[Data excerpts]
════════════════════
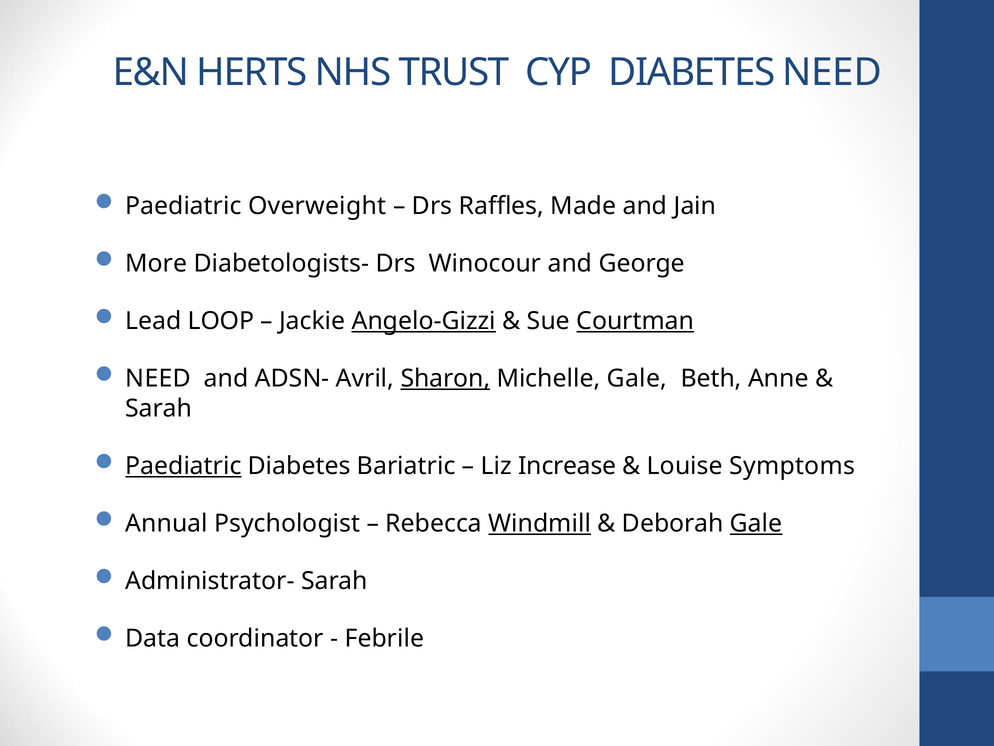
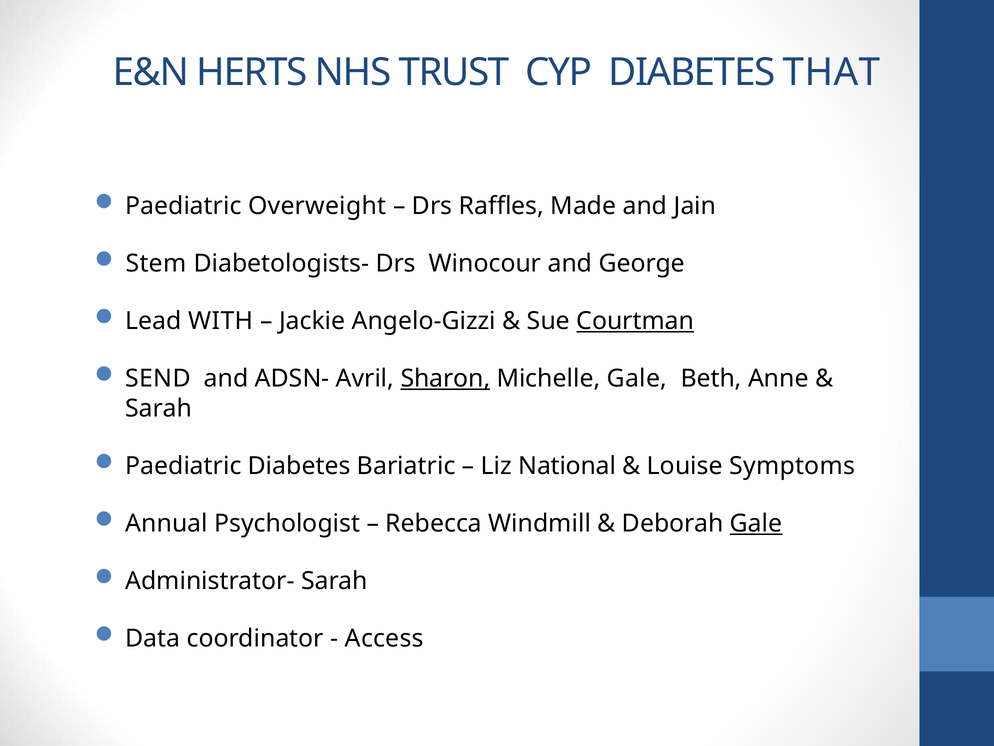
DIABETES NEED: NEED -> THAT
More: More -> Stem
LOOP: LOOP -> WITH
Angelo-Gizzi underline: present -> none
NEED at (158, 378): NEED -> SEND
Paediatric at (183, 466) underline: present -> none
Increase: Increase -> National
Windmill underline: present -> none
Febrile: Febrile -> Access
════════════════════
• **Exercise**
Rewrite the data with each "underline" changed to "highlight" and every other word kept the same. Leave the pictures out of your answer.

• **Right answer**
DIABETES NEED: NEED -> THAT
More: More -> Stem
LOOP: LOOP -> WITH
Angelo-Gizzi highlight: present -> none
NEED at (158, 378): NEED -> SEND
Paediatric at (183, 466) highlight: present -> none
Increase: Increase -> National
Windmill highlight: present -> none
Febrile: Febrile -> Access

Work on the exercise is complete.